The galaxy-galaxy strong lensing cross-sections of simulated LCDM galaxy clusters

TL;DR

This study uses high-resolution hydrodynamical simulations to evaluate galaxy-galaxy strong lensing probabilities in galaxy clusters, finding current models align with observations and do not challenge LCDM cosmology.

Contribution

It demonstrates the importance of simulation resolution and galaxy formation models in accurately predicting GGSL probabilities in LCDM clusters.

Findings

Numerically converged GGSL probabilities require higher resolution simulations.

Different galaxy formation models yield varying substructure densities affecting GGSL.

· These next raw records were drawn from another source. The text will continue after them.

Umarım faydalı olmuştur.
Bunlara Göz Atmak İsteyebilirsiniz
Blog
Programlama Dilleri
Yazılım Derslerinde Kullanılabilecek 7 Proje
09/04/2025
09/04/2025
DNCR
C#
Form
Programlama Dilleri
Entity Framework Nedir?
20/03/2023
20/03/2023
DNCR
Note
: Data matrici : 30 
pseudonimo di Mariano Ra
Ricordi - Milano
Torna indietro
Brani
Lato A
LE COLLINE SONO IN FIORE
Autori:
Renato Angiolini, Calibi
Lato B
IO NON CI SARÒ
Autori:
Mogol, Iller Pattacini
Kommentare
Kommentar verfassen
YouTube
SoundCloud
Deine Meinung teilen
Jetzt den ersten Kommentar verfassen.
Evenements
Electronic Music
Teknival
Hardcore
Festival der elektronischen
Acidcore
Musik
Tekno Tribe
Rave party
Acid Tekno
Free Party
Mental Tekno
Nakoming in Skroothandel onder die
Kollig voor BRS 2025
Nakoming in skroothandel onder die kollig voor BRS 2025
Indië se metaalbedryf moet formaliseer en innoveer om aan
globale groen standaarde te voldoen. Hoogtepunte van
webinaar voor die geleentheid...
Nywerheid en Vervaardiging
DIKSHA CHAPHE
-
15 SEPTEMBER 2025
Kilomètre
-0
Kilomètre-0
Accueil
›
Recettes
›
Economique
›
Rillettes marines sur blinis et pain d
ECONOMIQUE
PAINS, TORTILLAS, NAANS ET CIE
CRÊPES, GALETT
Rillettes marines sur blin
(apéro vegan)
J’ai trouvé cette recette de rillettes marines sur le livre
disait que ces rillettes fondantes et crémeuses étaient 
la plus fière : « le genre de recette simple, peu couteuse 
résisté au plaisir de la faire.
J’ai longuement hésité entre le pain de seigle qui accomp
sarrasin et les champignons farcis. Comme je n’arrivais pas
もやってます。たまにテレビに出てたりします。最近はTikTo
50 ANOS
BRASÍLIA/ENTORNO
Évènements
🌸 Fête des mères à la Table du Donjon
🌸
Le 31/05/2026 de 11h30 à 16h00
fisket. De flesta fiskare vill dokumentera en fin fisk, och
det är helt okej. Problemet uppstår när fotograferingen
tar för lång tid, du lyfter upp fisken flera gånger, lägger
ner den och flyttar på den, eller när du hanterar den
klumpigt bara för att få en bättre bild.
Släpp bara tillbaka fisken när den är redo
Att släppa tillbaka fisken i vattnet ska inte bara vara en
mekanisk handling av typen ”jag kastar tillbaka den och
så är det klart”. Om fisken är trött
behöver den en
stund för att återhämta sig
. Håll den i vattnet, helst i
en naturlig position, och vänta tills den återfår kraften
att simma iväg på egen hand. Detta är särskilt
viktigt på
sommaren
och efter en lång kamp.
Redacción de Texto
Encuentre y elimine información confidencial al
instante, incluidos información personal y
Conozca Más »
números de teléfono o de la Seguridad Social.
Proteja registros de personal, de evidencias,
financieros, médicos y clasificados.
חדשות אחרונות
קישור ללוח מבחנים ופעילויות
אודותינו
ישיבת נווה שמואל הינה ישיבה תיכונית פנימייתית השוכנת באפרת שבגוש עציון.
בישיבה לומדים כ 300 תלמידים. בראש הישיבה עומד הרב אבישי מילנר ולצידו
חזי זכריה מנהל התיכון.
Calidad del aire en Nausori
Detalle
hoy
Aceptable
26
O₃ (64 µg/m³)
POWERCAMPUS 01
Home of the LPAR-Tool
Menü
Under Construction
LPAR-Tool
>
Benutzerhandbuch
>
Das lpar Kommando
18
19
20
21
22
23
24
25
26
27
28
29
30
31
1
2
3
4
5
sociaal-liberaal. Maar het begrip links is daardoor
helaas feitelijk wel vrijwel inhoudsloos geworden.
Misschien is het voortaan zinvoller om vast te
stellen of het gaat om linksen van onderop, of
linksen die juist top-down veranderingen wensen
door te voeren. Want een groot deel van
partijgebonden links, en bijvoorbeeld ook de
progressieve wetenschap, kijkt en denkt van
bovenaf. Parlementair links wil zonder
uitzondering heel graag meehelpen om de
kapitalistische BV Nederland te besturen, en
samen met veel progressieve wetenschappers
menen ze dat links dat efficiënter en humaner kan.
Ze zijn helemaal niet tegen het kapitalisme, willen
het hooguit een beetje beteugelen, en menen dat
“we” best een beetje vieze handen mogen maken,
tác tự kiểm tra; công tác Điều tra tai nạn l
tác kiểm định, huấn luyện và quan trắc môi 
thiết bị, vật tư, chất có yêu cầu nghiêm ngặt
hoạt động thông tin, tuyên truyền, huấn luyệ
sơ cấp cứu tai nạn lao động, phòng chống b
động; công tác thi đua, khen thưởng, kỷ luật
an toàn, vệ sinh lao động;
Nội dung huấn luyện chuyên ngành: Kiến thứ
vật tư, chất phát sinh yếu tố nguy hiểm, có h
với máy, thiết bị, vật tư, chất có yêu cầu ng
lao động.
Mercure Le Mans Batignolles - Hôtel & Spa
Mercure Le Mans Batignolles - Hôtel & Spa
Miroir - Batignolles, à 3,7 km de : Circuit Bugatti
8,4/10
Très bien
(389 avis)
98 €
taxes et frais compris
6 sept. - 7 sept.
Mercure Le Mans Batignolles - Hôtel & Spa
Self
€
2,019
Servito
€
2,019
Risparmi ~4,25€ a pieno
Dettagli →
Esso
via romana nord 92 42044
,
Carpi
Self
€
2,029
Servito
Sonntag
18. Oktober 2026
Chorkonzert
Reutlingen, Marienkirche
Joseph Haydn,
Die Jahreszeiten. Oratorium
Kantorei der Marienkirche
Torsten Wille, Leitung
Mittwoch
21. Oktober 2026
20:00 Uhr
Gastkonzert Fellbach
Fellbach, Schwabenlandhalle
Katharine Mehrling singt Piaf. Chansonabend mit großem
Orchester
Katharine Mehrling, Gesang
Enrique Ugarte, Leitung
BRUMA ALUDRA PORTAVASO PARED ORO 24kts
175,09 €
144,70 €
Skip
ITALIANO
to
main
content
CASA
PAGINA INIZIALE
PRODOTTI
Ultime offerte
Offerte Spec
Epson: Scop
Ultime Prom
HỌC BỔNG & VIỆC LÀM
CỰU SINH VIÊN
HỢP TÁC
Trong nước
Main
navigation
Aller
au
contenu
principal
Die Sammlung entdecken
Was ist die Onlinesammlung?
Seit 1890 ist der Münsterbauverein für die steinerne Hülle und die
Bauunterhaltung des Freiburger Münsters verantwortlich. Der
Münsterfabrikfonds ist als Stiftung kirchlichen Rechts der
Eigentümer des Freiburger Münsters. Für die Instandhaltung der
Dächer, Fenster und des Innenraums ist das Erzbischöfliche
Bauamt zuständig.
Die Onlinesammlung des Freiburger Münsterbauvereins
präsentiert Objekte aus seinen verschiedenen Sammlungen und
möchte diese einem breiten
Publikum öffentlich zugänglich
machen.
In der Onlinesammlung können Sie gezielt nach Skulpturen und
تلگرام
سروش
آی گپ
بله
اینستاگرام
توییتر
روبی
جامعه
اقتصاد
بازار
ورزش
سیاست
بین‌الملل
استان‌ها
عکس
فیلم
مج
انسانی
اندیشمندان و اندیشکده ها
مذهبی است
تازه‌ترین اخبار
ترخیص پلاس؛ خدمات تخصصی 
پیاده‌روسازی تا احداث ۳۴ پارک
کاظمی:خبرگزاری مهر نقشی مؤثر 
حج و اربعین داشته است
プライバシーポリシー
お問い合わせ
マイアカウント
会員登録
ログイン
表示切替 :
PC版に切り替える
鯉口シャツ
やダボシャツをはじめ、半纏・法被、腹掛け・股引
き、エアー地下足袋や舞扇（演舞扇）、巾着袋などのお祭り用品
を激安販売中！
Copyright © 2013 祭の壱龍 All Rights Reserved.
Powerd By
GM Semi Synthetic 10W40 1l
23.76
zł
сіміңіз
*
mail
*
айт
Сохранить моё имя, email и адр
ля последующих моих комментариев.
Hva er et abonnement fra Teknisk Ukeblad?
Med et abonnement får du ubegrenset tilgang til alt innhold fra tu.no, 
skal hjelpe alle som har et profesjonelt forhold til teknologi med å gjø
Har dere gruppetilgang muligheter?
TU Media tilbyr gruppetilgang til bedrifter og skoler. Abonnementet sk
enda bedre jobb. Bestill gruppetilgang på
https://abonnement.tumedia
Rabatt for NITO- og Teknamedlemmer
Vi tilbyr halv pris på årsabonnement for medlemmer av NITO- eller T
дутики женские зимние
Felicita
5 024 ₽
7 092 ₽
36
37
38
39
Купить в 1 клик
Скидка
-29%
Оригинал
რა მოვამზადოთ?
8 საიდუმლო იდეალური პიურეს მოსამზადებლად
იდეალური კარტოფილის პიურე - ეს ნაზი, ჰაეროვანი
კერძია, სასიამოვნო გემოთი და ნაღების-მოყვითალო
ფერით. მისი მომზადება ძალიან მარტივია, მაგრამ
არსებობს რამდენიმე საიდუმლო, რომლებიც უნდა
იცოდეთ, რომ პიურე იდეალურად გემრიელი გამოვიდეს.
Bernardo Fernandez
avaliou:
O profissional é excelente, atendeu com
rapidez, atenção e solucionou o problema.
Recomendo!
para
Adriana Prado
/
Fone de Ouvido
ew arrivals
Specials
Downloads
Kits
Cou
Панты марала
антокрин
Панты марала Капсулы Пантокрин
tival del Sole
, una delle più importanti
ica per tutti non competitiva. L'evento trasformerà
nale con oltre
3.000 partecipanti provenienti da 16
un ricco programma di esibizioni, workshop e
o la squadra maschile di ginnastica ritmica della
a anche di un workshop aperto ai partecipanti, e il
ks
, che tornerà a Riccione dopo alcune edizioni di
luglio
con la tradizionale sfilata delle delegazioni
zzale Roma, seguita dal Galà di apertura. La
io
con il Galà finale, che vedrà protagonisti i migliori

Observed GGSL rates are consistent with LCDM predictions.

Abstract

We investigate a recent claim that observed galaxy clusters produce an order of magnitude more galaxy-galaxy strong lensing (GGSL) than simulated clusters in a LCDM cosmology. We take galaxy clusters from the C-EAGLE hydrodynamical simulations and calculate the expected amount of GGSL for sources placed behind the clusters at different redshifts. The probability of a source lensed by one of the most massive C-EAGLE clusters being multiply imaged by an individual cluster member is in good agreement with that inferred for observed clusters. We show that numerically converged results for the GGSL probability require higher resolution simulations than had been used previously. On top of this, different galaxy formation models predict cluster substructures with different central densities, such that the GGSL probabilities in LCDM cannot yet be robustly predicted. Overall, we find that galaxy-galaxy strong lensing within clusters is not currently in tension with the LCDM cosmological model.